Philippe Cyr: peintre de la transgression

(Crédit photo : Julie Artacho)

Lundi matin, 10 am, le soleil pointe le bout de son nez à la fenêtre alors que j’attends l’appel de Philippe Cyr, jeune metteur en scène prolifique. Le téléphone sonne; je sursaute avant de répondre et d’avoir, au bout du fil, un jeune homme à la voix énergique. Philippe Cyr, diplômé de l’École supérieure de théâtre de l’UQAM – concentration jeu, se consacrant dorénavant entièrement à la mise en scène présentera, en 2019, trois spectacles.

Portrait d’un jeune metteur en scène ingénieux.

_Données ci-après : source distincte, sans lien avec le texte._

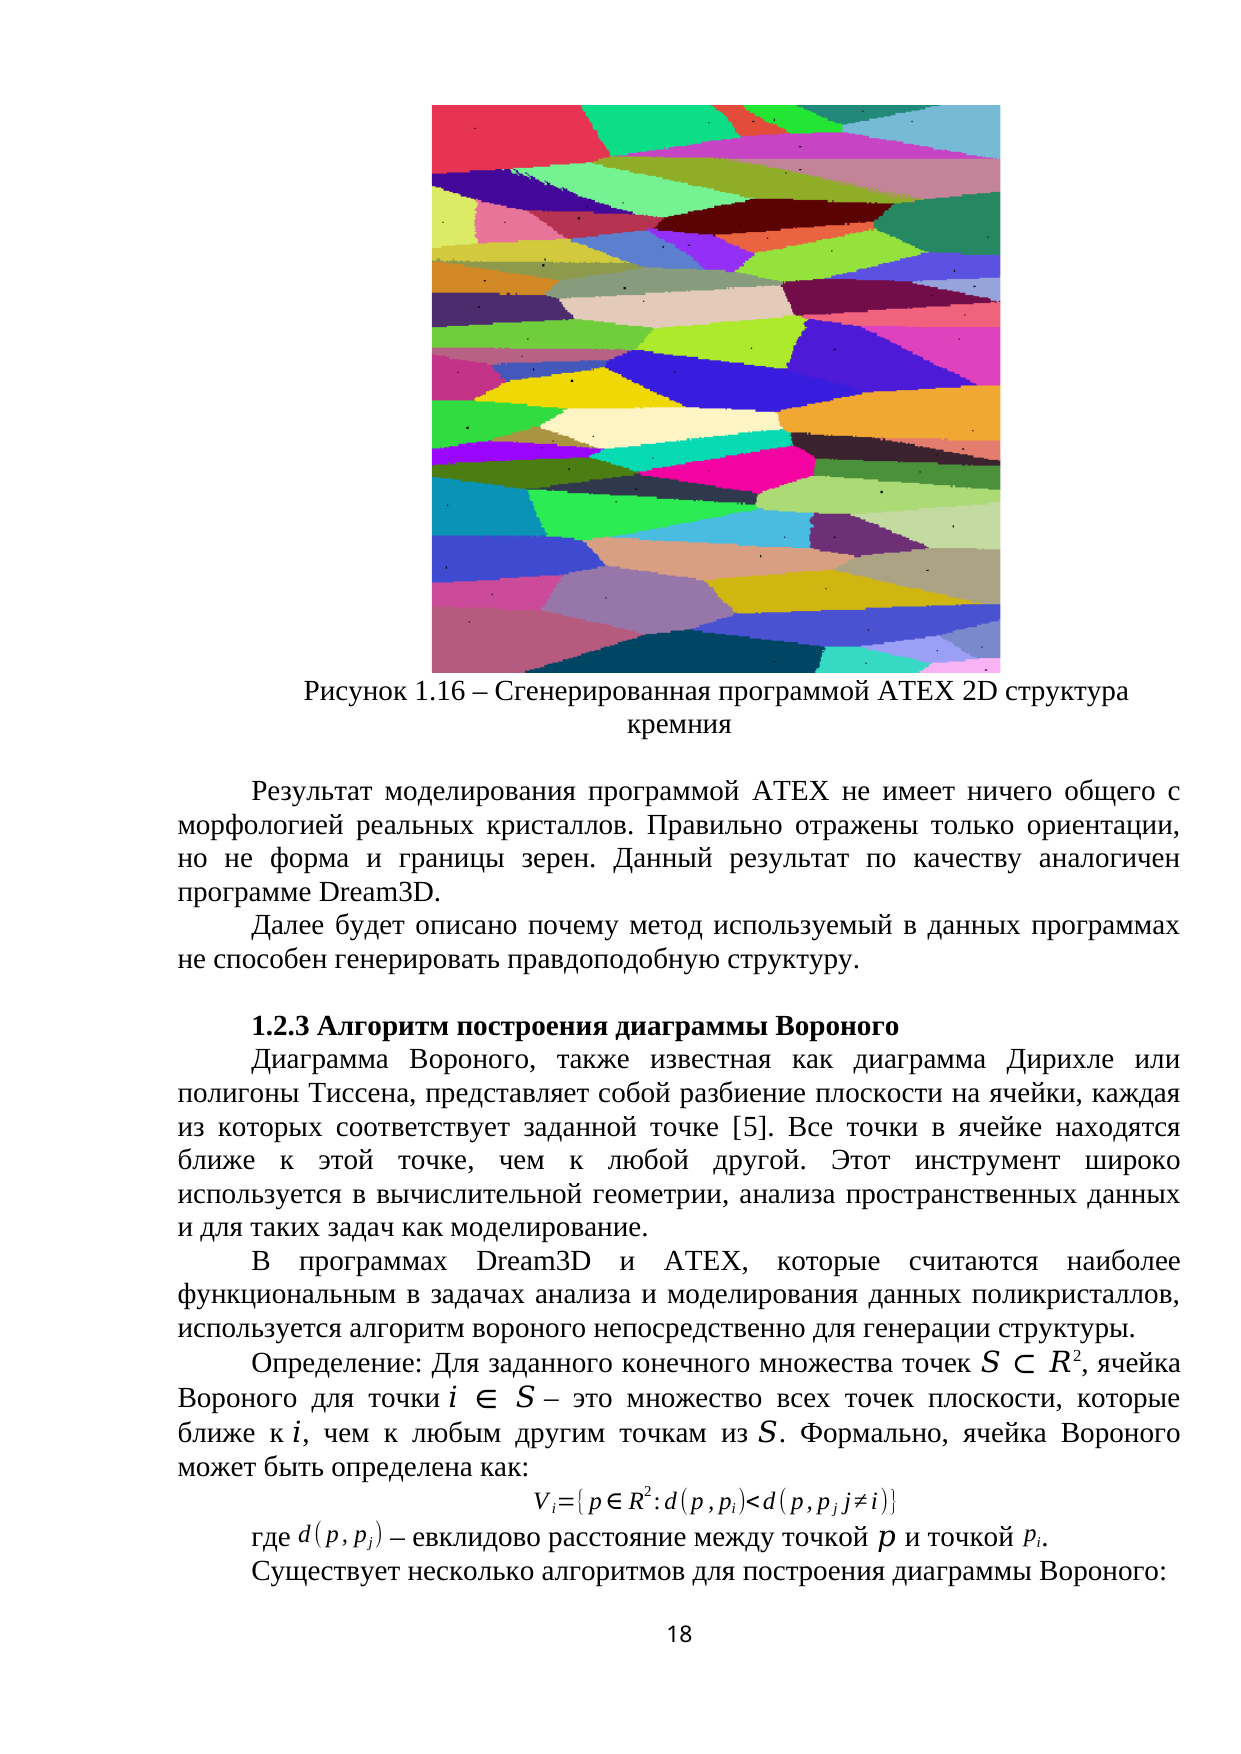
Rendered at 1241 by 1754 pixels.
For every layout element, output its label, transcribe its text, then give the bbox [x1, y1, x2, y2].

text Далее будет описано почему метод используемый в данных программах не способен генерировать правдоподобную структуру. [177, 907, 1181, 974]
text Рисунок 1.16 – Сгенерированная программой ATEX 2D структура кремния [177, 673, 1181, 740]
text 1.2.3 Алгоритм построения диаграммы Вороного [177, 1008, 1181, 1042]
picture [431, 105, 1001, 673]
text где – евклидово расстояние между точкой 𝑝 и точкой . [177, 1518, 1181, 1553]
text Определение: Для заданного конечного множества точек 𝑆 ⊂ 𝑅2, ячейка Вороного для точки 𝑖 ∈ 𝑆 – это множество всех точек плоскости, которые ближе к 𝑖, чем к любым другим точкам из 𝑆. Формально, ячейка Вороного может быть определена как: [177, 1343, 1181, 1483]
text Существует несколько алгоритмов для построения диаграммы Вороного: [177, 1553, 1181, 1586]
text В программах Dream3D и ATEX, которые считаются наиболее функциональным в задачах анализа и моделирования данных поликристаллов, используется алгоритм вороного непосредственно для генерации структуры. [177, 1243, 1181, 1343]
text Результат моделирования программой ATEX не имеет ничего общего с морфологией реальных кристаллов. Правильно отражены только ориентации, но не форма и границы зерен. Данный результат по качеству аналогичен программе Dream3D. [177, 773, 1181, 907]
text Диаграмма Вороного, также известная как диаграмма Дирихле или полигоны Тиссена, представляет собой разбиение плоскости на ячейки, каждая из которых соответствует заданной точке [5]. Все точки в ячейке находятся ближе к этой точке, чем к любой другой. Этот инструмент широко используется в вычислительной геометрии, анализа пространственных данных и для таких задач как моделирование. [177, 1042, 1181, 1243]
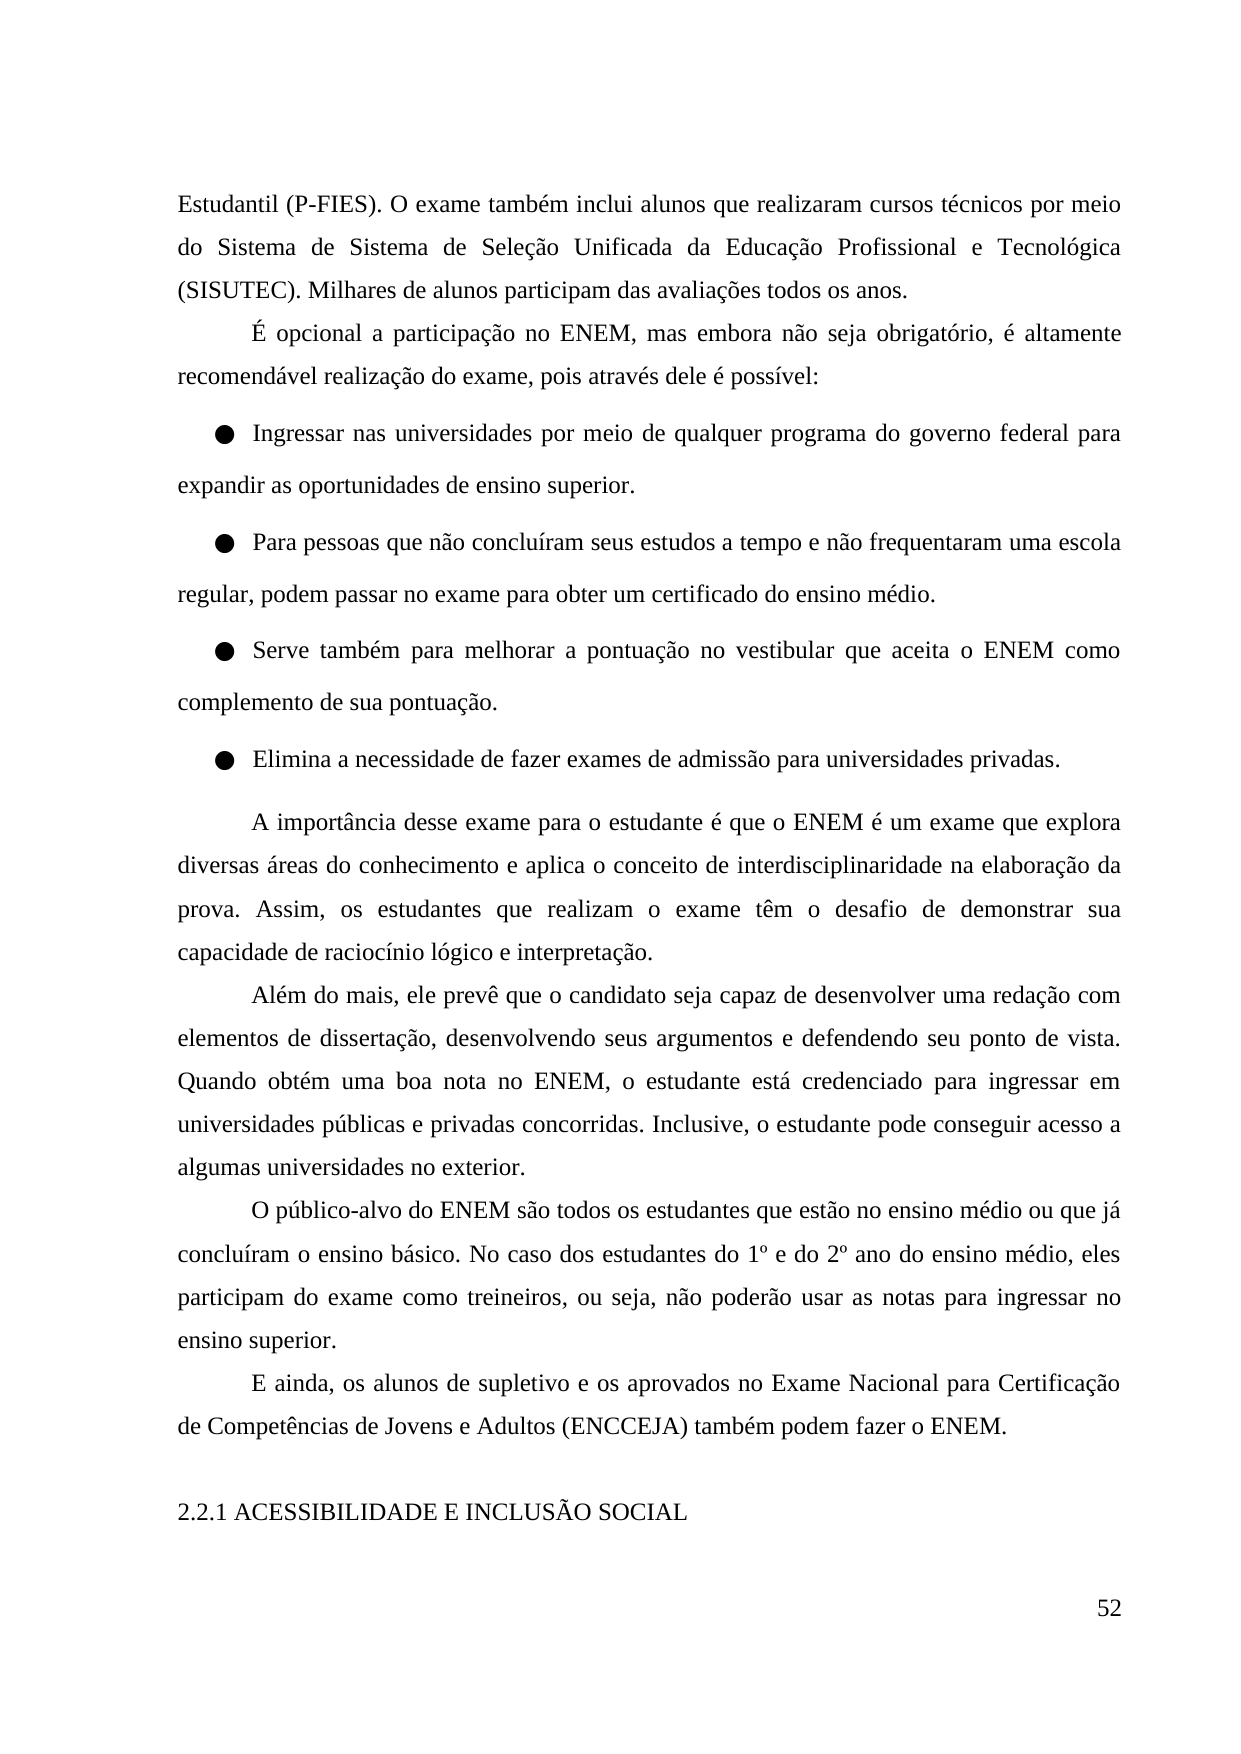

Pour la petite histoire, c’est d’abord en jeu, comme mentionné plus haut, que Philippe Cyr a fait ses premières armes. Bien qu’en sortant de l’école, il ait joué à maintes reprises au théâtre comme à la télé, dorénavant il ne veut faire que de la mise en scène. « Je veux même plus jouer », me lance-t-il en riant. C’est en décidant de monter « Les escaliers du Sacré-Coeur » que le jeune homme reçoit sa piqûre pour la mise en scène et décide de retourner faire la maîtrise en théâtre, cette fois-ci, en se concentrant sur la mise en scène. Selon lui, il pouvait amener quelque chose de plus personnel en dirigeant qu’en interprétant.

Depuis, Philippe Cyr multiplie les projets, bien que ceux-ci se différencient largement les uns des autres. Du 6 au 8 mars, celui-ci présentera Le Brasier, un texte de David Paquet traitant de l’histoire d’un drame familial avec Paul Ahmarani,Kathleen Fortin et Dominique Quesnel. Reprise pour la troisième fois, cette pièce traite de transmission, d’héritage,  de responsabilité individuelle ou de comment se dégager d’un destin tragique. Avec la plume de Paquet, que Philippe Cyr considère à la fois radicale et accessible, et à ses comédiens, que le metteur en scène appelle affectueusement « ses trois bombes », la pièce est comme un véritable coup de poing. Suivant ce premier projet, Philippe Cyr reprendra Ce qu’on s’attend moi du 13 au 15 mars, dans un concept totalement différent, coréalisé avec Gilles Poulin-Denis. Ici, l’idée est de pousser la représentation en choisissant chaque soir dans le public, et avec celui-ci, un quidam dans l’audience qui livrera le spectacle du début à la fin. Pensée comme un plateau de tournage, la pièce est un lieu d’expérimentation et de prise de risque. Finalement, du 10 au 15 septembre, le metteur en scène reprendra le succès J’aime Hydro, projet à la fois réalisé comme une pièce de théâtre, mais également comme un podcast avec la comédienne Christine Beaulieu. Ayant vu le jour en 2016, le projet a évolué depuis, surtout avec le changement d’approche opéré par Christine Beaulieu, qui n’est plus la même femme et qui pousse encore plus loin la maîtrise de son sujet, m’explique Philippe. Les trois projets seront présentés à l’Usine C.

En discutant, on sent chez Philippe une véritable passion pour ses projets disparates, à la fois différents et similaires à chaque fois. Le jeune homme qui, en ses propres mots, m’explique qu’il « mange du théâtre » choisit ses projets en voulant défier les normes de présentation traditionnelles. Le concept de transgression, même dans les choix les plus discrets, habite son processus créatif et se retrouve au sein de tous ses projets, même les plus théâtraux. Philippe Cyr questionne les limites morales, esthétiques et théâtrales, afin d’explorer les zones grises et d’y voir plus clair, sans choquer le spectateur pour autant.

Le jeune créateur, passionné par son métier, reste objectif par rapport au défi du milieu théâtral culturel. Bien qu’il se considère dans une position privilégiée, il mentionne la précarité des compagnies et les énormes efforts de démarchage qui doivent être accomplis pour assurer une bonne visibilité. Cependant, il salue la chance qu’il a de faire les projets qui l’animent et d’avoir un public à qui les présenter. Ce qui le motive à faire ce métier c’est l’idée « de créer des objets artistiques qui sont différents les uns des autres et de les présenter au public ».

C’est donc à un jeune homme aux mille projets et à l’énergie contagieuse que j’ai eu affaire. Un petit baume dans cet hiver qui n’en finit plus de finir.